In Defense of QT’s Casting Rumors/News
As more and more news leaks out about Quentin Tarantino’s newest film Inglorious Bastards, the internet has been abuzz with reported casting news/rumors. Most have been outraged rabid fans confused by his choices. Eli Roth? B.J. Novak? Oh, and there is that one Britney Spears rumor in his Faster Pussycat! Kill! Kill! remake.
My question: Why all the fuss people?
- This is Quentin Tarantino we are talking about.
- Inglorious Bastards, as cool as it sounds, is basically just a trashier version of The Dirty Dozen.
- Tarantino has always made strange casting choices. Most have worked.
When the Eli Roth casting news came out a few days ago most bloggers were flabbergasted. Thinking, c’mon, this guy’s just casting his buddies now.
But I for one am pro-Eli Roth in Inglorious Bastards. For one, Roth is charismatic as hell. He proved in Death Proof he could handle Tarantino’s dialogue like a seasoned pro. Not to mention the fact that his geeky charms almost allow him the ability to steal a scene with his mouth closed. And he’s as big a film geek as Tarantino, they’ll probably have a blast on the set, drinking beers and having deep conversations about the pleasures of grindhouse flicks. Roth will make the set a fun place to work, especially because this is supposed to be a WWII epic, and he should help to keep Tarantino mostly focused.

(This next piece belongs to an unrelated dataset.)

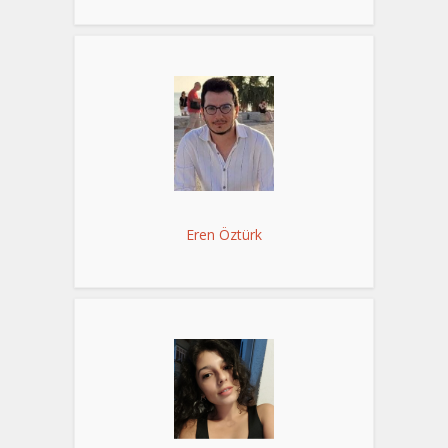
Eren Öztürk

If we want to see this movie next year, Roth is a plus on the set.
Next, it was announced that B.J. Novak is in talks to play PFC Utivich. Again, all for it. It is a bizarre choice. Novak is primarily a comedian, who plays a small part on the American Office. But he has a darker quality to him. Even with his pretty boy looks and bug eyes, I think he could bring surprising depth to what I am suspecting is a comic relief role.
As far as Inglorious Bastards goes, it hasn’t even started filming yet. Let’s give the guy (Tarantino) a break. Like I mentioned before, he tends to surprise with his offbeat casting. Kurt Russell! John Travolta! Pam Grier! Robert Forester! Lucy Liu! Sydney Poitier!
He’s also a guy who’s become pulpier and pulpier throughout his career. He went from his breakout hit, Pulp Fiction, considered to be one of the greatest films of all time, to blaxplotation love-letter, Jackie Brown. And he followed both of those up with the insane genre-bending Kill Bill and his grindhouse valentine Death Proof.
All have been shockingly diverse and a lot of fun. They are also tending to be more and more like the movies he grew up idolizing. I am also betting he is starting to show us the movies he really wants to make.
Finally, I think I like him more for it. He has an affinity for cinema that he wants to share with the world, something I think is greatly lacking from 85 percent of the films coming out these days. Let’s give the guy the benefit of the doubt until we have actually seen the movie.
As for Britney Spears being in his Faster Pussycat! Kill! Kill! remake . . . . Seriously? People are upset by this? This is a remake of a smutty Russ Meyer picture. It may be a cult classic, but that doesn’t mean it’s a good movie.
Casting Spears is probably more in the spirit of the picture than casting some A-lister hottie. She can’t act, but she’ll have a helluva lot of fun. And the worse she is, well, the more fun the audience will have at her expense. But that movie isn’t even close to getting made yet, so let’s stop complaining and just go with it.
Update: Spears and Tarantino have denied this casting. And Tarantino denied this movie was even going to get made in March. So good job to us for paying attention.